- _Description of the task_
Using the line that contains "(660, 181) none -> (585, 515) //" as the first line and the last line of the data as the final one, give every line in that range again exactly.

(Difference listings)
- Opening Delimiter -
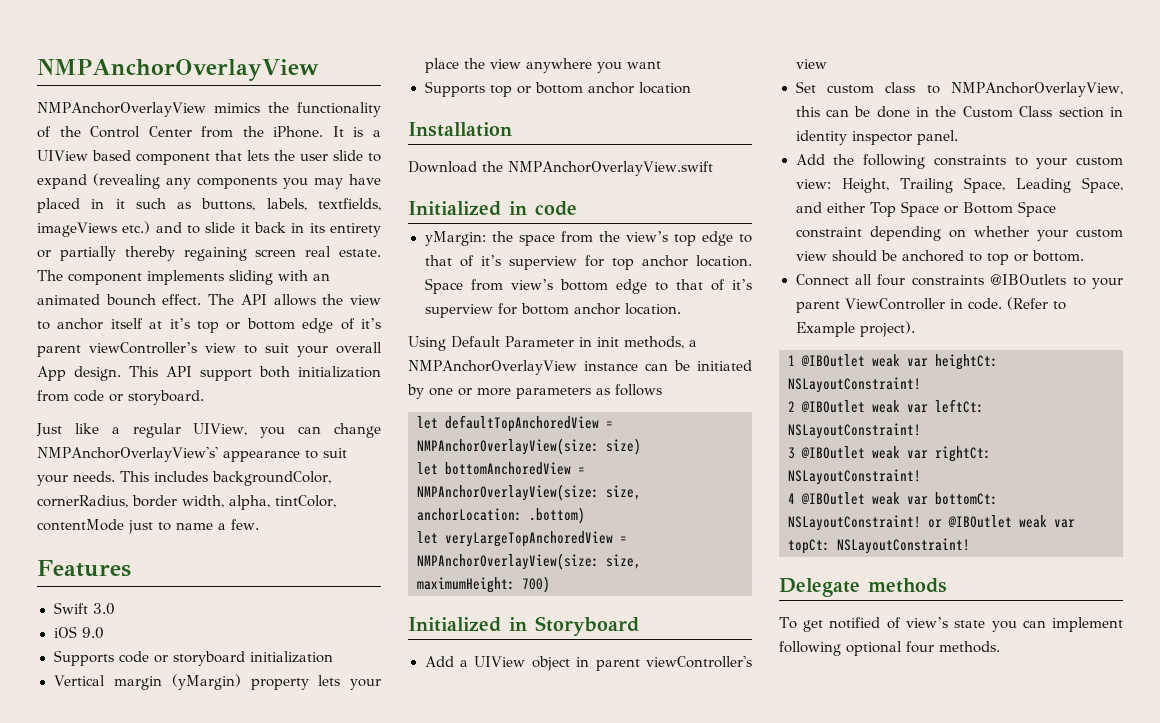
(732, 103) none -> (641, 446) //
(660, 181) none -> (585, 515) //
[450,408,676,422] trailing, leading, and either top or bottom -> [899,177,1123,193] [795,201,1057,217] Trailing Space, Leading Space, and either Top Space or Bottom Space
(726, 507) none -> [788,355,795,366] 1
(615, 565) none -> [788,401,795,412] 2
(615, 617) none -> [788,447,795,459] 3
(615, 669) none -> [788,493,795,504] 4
- Closing Delimiter -
- _Output for this task_
(660, 181) none -> (585, 515) //
[450,408,676,422] trailing, leading, and either top or bottom -> [899,177,1123,193] [795,201,1057,217] Trailing Space, Leading Space, and either Top Space or Bottom Space
(726, 507) none -> [788,355,795,366] 1
(615, 565) none -> [788,401,795,412] 2
(615, 617) none -> [788,447,795,459] 3
(615, 669) none -> [788,493,795,504] 4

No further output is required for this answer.